Wbasny Chapters

2017 – A.2919 / S.405

Position Statement – 2017

A.2919 Lavine/ S.405 Robach
Nuisance Ordinance

Support

The Women’s Bar of the State of New York (WBASNY) supports A.2919 / S.405, which establishes the right of tenants to call police or emergency assistance without fear of losing their housing as a result of landlord actions or local nuisance laws.  This legislation is of particular importance to our organization because it seeks to protect victims of domestic violence unfairly affected by the law as it currently exists.

HISTORY:

Nuisance Ordinances were originally created to target abandoned properties where crime occurred with more frequency because properties were unsupervised. The objective of such ordinances was to target offenses related to drugs, property damage and weapons by requiring landlords to be responsible for ensuring that their properties were not used to harbor and enable criminal activities.
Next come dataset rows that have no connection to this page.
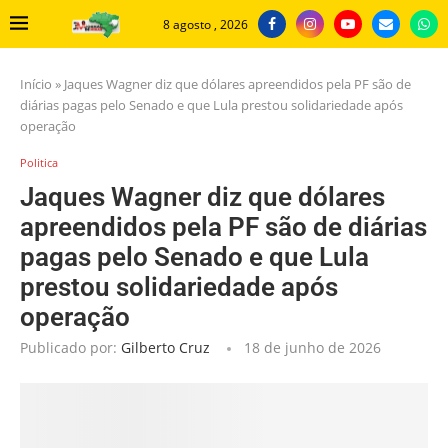
8 agosto , 2026
Início
»
Jaques Wagner diz que dólares apreendidos pela PF são de
diárias pagas pelo Senado e que Lula prestou solidariedade após
operação
Politica
Jaques Wagner diz que dólares
apreendidos pela PF são de diárias
pagas pelo Senado e que Lula
prestou solidariedade após
operação
Publicado por:
Gilberto Cruz
18 de junho de 2026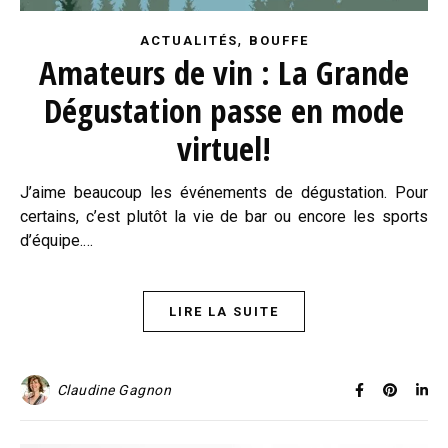
,
ACTUALITÉS
BOUFFE
Amateurs de vin : La Grande
Dégustation passe en mode
virtuel!
J’aime beaucoup les événements de dégustation. Pour
certains, c’est plutôt la vie de bar ou encore les sports
d’équipe.…
LIRE LA SUITE
Claudine Gagnon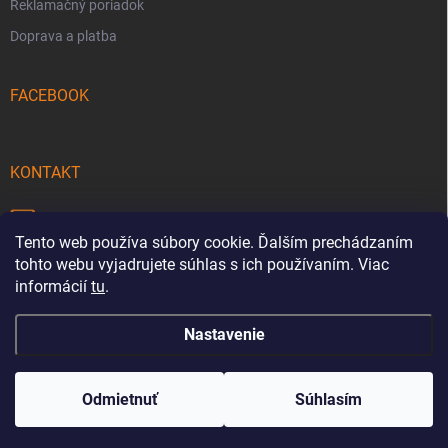
Reklamačný poriadok
Doprava a platba
FACEBOOK
KONTAKT
info
@
pecmaniak.store
Tento web používa súbory cookie. Ďalším prechádzaním
0940 644 322
tohto webu vyjadrujete súhlas s ich používaním. Viac
informácií
tu
.
Nastavenie
Copyright 2026
pecmaniak.store
. Všetky práva vyhradené.
Upraviť
nastavenie cookies
Odmietnuť
Súhlasím
Vytvoril Shoptet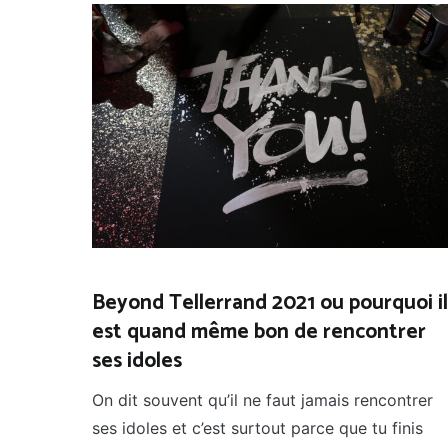
Beyond Tellerrand 2021 ou pourquoi il
est quand même bon de rencontrer
ses idoles
On dit souvent qu’il ne faut jamais rencontrer
ses idoles et c’est surtout parce que tu finis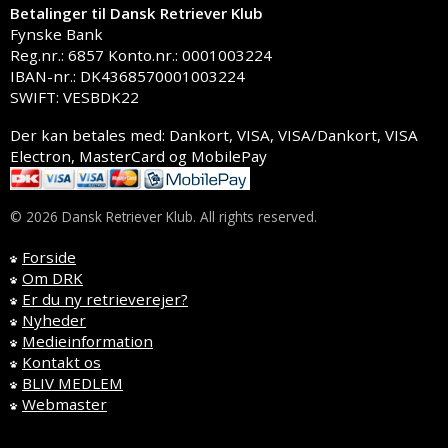
Betalinger til Dansk Retriever Klub
Fynske Bank
Reg.nr.: 6857 Konto.nr.: 0001003224
IBAN-nr.: DK4368570001003224
SWIFT: VESBDK22
Der kan betales med: Dankort, VISA, VISA/Dankort, VISA
Electron, MasterCard og MobilePay
© 2026 Dansk Retriever Klub. All rights reserved.
Forside
Om DRK
Er du ny retrieverejer?
Nyheder
Medieinformation
Kontakt os
BLIV MEDLEM
Webmaster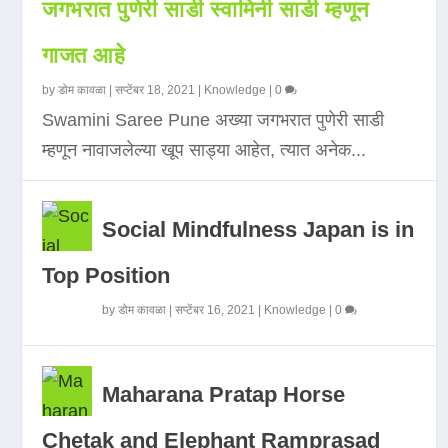
जगभरात पुणेरी साडी स्वामिनी साडी म्हणून
गाजत आहे
by
डोम कावळा
|
सप्टेंबर 18, 2021
|
Knowledge
|
0
Swamini Saree Pune अख्या जगभरात पुणेरी साडी
म्हणून नावाजलेल्या खूप साड्या आहेत, त्यात अनेक...
Social Mindfulness Japan is in
Top Position
by
डोम कावळा
|
सप्टेंबर 16, 2021
|
Knowledge
|
0
Maharana Pratap Horse
Chetak and Elephant Ramprasad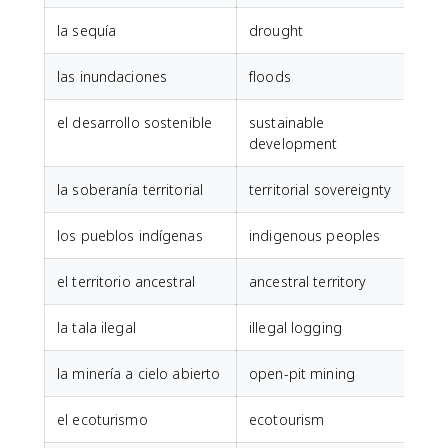
la sequía
drought
las inundaciones
floods
el desarrollo sostenible
sustainable
development
la soberanía territorial
territorial sovereignty
los pueblos indígenas
indigenous peoples
el territorio ancestral
ancestral territory
la tala ilegal
illegal logging
la minería a cielo abierto
open-pit mining
el ecoturismo
ecotourism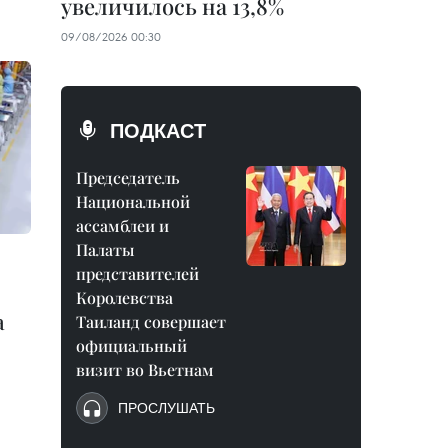
увеличилось на 13,8%
09/08/2026 00:30
ПОДКАСТ
Председатель
Национальной
ассамблеи и
Палаты
представителей
Королевства
а
Таиланд совершает
официальный
визит во Вьетнам
ПРОСЛУШАТЬ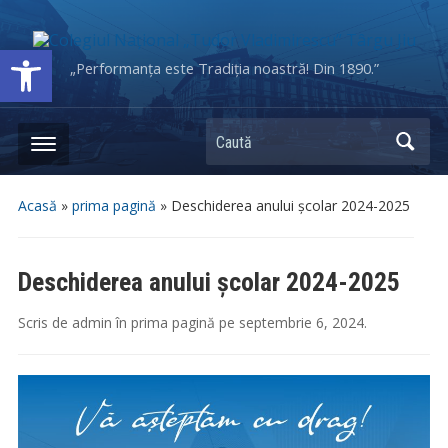
Deschide bara de unelte
„Performanța este Tradiția noastră! Din 1890.”
Caută
Acasă
»
prima pagină
»
Deschiderea anului școlar 2024-2025
Deschiderea anului școlar 2024-2025
Scris de
admin
în
prima pagină
pe
septembrie 6, 2024
.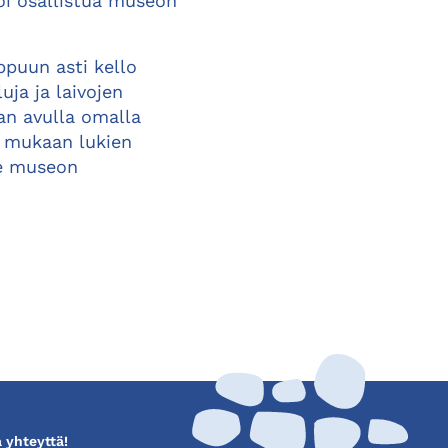
oi osallistua museon
puun asti kello
uja ja laivojen
an avulla omalla
, mukaan lukien
le museon
 yhteyttä!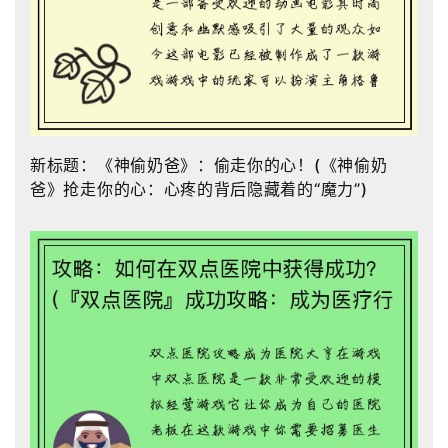
新标题：《神偷奶爸》：偷走你的心！(《神偷奶
爸》抢走你的心：心疼的背后隐藏着的“魔力”)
In recent years, however, such laws have been applied more broadly to regulate and sanction activities at occupied properties.  In some communities, the ordinance is triggered if police or emergency services provide aid or are called to a property a certain number of times over a set period of time (i.e., three calls for help to the police over 12 months).  In general, these triggers are applied without consideration for whether the call was made by the victim of a crime seeking police assistance out of legitimate fear.

These laws often holds property owners responsible for the behavior of their tenants.  Therefore, once a property owner receives a nuisance citation, the owner must “abate the nuisance” or face penalties. Therefore, landlords often chose to evict the tenant who triggered the nuisance ordinance violation.

A Harvard study established that an ordinance of this type in Milwaukee punished victims of domestic violence far more frequently than the offenses it was intended to target, such as those related to drugs, property damage and weapons.

AMENDMENT: The proposed amendment, entitled “An act to amend the civil rights law, in relation to the right to call for police and emergency assistance and providing victim protections,” would ensure that victims of domestic violence and other crimes can access police or emergency assistance without fear of losing their housing.   This is achieved by amending Article 9 to include language allowing a victim to be free of penalty for accessing assistance because he or she resides at a property where domestic violence or other law enforcement activity has occurred.  Further, section 93 is added to Article 9, protecting property owners from penalty for respecting the rights of the occupant to request police or emergency assistance.  If a municipality seeks to improperly enforce a nuisance ordinance under this bill, notice is required to such tenant or occupant allowing the opportunity to contest the enforcement. In addition to carving out protection for domestic violence victims, the law specifically states that the protections provided shall not be deemed to prohibit a municipality from enforcing an ordinance or local law, nor restrict a landlord from terminating evicting or refusing to renew a tenancy, when such action is premised on grounds other than access of police or emergency assistance, or is otherwise premised on conduct unrelated to the residential occupant’s status as a target or victim of violence/harm.

Such protections are of critical importance to domestic violence victims, who need access to safe, stable long-term housing.  Discrimination is a serious barrier preventing many domestic violence victims from renting, leasing, or buying a home. Studies show that when potential landlords identify that the perspective tenant is a victim of domestic violence, they frequently refuse to rent what is available or express that there is no availability. Landlords may use these nuisance ordinances as a basis to discriminate against victims of domestic violence by evicting them on the basis of the actions of their abusers. Allowing victims of domestic violence to lose their housing under these ordinances puts vulnerable families at risk and increases costs to communities who must consequently provide shelter services to survivors and their children. Domestic violence victims may be left with the options of either returning to or remaining in unsafe living conditions with abusive partners without seeking law enforcement assistance or subjecting themselves to the dangers inherent in homelessness.

CONCLUSION: This amendment permits nuisance ordinances to be used in the manner originally intended, while avoiding unintended consequences and discrimination against victims of domestic violence and other crimes. This will ensure that all New Yorkers can request lifesaving emergency aid in response to threats and violence without fearing they will be doubly victimized by losing their housing.   Passing this legislation is a meaningful step toward eliminating one of barriers to survivors obtaining emergency assistance while maintaining their housing. For the foregoing reasons, WBASNY supports A.2919/S.405.